Le solde après aides s'étale : sur le cas type à Le Plessis-Robinson, le reste à charge d'un ménage très modeste ressort à 6 000 € après aide ANAH et prise en charge de l'accompagnement. Étalé sur quinze ans en éco-prêt à taux zéro, cela représente de l'ordre de 35 € par mois, à comparer aux 1 620 € d'économie annuelle attendue sur la facture d'énergie.
Les données publiques dessinent un gisement précis : 690 diagnostics publiés pour 1 000 résidences principales, environ 6 402 logements occupés par leur propriétaire, de l'ordre de 1 280 maisons individuelles. Ce volume ne préjuge d'aucune éligibilité individuelle : il indique seulement où se concentrent, à Le Plessis-Robinson, les situations où le scénario décrit sur cette page a le plus de chances d'être pertinent.
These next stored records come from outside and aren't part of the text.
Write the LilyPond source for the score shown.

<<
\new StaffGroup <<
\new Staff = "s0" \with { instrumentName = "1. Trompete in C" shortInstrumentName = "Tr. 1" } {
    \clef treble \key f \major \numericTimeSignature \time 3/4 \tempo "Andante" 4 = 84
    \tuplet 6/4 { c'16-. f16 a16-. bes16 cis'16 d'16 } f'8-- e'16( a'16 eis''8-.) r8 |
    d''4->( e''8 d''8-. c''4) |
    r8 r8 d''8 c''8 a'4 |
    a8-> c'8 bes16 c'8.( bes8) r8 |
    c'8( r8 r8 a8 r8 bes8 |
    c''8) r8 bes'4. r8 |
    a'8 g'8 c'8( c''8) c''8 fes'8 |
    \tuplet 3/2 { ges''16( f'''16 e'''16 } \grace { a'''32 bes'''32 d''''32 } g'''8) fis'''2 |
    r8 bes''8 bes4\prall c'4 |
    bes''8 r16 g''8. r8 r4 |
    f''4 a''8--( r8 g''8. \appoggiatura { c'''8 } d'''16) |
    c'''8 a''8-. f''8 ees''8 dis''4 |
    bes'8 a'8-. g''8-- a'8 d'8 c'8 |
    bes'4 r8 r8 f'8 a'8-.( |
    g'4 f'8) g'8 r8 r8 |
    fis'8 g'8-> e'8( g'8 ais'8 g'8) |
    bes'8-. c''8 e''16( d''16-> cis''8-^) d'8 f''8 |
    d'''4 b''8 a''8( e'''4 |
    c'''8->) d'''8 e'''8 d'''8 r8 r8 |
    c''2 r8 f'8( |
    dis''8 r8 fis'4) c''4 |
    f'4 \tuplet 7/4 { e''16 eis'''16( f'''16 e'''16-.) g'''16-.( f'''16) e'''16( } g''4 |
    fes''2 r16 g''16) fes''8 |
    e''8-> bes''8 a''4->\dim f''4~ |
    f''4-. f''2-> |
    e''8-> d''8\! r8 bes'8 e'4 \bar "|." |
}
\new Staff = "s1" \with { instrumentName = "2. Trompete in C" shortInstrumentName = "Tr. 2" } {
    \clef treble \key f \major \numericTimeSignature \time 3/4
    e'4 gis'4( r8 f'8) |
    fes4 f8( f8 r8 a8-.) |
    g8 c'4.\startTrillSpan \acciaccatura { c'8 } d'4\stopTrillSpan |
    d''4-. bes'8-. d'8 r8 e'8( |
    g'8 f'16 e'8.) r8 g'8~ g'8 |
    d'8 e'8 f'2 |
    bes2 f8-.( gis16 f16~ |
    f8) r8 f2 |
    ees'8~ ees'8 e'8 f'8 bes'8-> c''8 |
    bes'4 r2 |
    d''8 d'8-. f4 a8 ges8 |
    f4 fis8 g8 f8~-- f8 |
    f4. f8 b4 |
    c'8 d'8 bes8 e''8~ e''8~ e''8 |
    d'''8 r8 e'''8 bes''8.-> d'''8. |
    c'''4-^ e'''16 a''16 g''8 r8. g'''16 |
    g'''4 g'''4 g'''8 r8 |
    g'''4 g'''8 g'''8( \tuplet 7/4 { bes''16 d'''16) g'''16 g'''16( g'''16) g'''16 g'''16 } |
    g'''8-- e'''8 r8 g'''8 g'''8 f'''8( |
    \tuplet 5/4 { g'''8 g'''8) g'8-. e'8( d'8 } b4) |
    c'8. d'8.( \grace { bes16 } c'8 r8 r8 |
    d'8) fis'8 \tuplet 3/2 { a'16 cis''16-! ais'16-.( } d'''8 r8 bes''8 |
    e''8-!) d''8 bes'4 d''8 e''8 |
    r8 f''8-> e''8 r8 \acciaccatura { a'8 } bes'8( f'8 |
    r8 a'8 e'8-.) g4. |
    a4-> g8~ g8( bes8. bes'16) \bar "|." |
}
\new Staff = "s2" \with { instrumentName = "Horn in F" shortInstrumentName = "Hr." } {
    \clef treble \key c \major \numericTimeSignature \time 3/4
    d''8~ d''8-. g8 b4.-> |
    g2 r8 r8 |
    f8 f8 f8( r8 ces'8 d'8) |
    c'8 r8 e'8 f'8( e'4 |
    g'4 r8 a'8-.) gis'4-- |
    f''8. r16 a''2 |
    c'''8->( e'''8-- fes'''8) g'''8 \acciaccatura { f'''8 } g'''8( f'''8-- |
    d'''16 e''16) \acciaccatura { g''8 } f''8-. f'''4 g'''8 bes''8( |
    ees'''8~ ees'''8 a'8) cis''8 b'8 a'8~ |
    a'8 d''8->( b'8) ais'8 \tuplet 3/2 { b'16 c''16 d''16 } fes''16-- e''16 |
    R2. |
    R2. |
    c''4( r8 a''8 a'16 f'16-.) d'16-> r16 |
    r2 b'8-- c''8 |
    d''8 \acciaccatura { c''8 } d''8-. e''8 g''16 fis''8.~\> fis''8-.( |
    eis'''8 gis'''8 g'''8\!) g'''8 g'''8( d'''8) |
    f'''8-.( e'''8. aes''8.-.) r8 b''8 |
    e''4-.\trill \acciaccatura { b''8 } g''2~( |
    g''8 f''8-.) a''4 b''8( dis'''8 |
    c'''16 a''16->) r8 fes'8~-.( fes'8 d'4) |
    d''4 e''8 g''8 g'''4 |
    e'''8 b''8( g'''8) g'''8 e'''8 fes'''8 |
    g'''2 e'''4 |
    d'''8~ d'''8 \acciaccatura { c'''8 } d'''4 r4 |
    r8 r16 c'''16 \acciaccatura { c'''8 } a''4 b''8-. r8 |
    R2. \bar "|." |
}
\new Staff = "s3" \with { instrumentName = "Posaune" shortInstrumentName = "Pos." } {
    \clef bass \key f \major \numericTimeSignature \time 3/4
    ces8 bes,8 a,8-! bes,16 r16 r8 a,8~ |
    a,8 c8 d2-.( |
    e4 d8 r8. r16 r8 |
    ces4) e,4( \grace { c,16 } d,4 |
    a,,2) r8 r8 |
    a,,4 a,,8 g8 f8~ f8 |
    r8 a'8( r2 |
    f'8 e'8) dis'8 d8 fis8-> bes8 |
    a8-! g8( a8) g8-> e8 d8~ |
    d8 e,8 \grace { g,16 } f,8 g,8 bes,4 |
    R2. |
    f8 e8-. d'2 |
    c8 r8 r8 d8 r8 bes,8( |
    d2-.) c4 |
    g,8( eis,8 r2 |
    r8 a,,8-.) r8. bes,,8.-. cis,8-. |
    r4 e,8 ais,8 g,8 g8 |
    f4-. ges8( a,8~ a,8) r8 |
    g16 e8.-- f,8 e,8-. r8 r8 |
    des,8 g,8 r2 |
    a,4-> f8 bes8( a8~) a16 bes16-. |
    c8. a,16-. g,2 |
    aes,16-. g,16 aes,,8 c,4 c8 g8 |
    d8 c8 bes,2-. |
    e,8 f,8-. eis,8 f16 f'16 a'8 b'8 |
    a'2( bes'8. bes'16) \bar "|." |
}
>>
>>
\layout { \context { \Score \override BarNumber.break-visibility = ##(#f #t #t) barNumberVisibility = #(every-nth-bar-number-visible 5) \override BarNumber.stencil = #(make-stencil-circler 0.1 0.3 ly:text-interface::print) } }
Ce que vérifie l'instructeur avant de payer à Le Plessis-Robinson : que R ≥ 3 m².K/W en sous-face sur local non chauffé figure au devis, que un isolateur intervenant en sous-sol soit qualifié RGE à la date de signature, et que le contrôle de continuité en périphérie soit joint. À la clé, un solde pouvant atteindre 32 000 €.
La structure énergétique locale (36 % gaz, 1 % fioul, 32 % réseau de chaleur à Le Plessis-Robinson) explique pourquoi l'isolation du plancher bas n'a pas le même rendement financier partout : c'est le prix du kWh remplacé qui fait l'économie, pas le prix de l'équipement.
Trésorerie du projet à Le Plessis-Robinson : 6 000 € de reste à charge pour le profil le plus aidé, accompagnement pris en charge jusqu'à 2 000 €. Un éco-prêt de quinze ans ramène l'effort à 35 € par mois, à comparer aux 1 620 € d'économie annuelle auxquels le plancher bas participe.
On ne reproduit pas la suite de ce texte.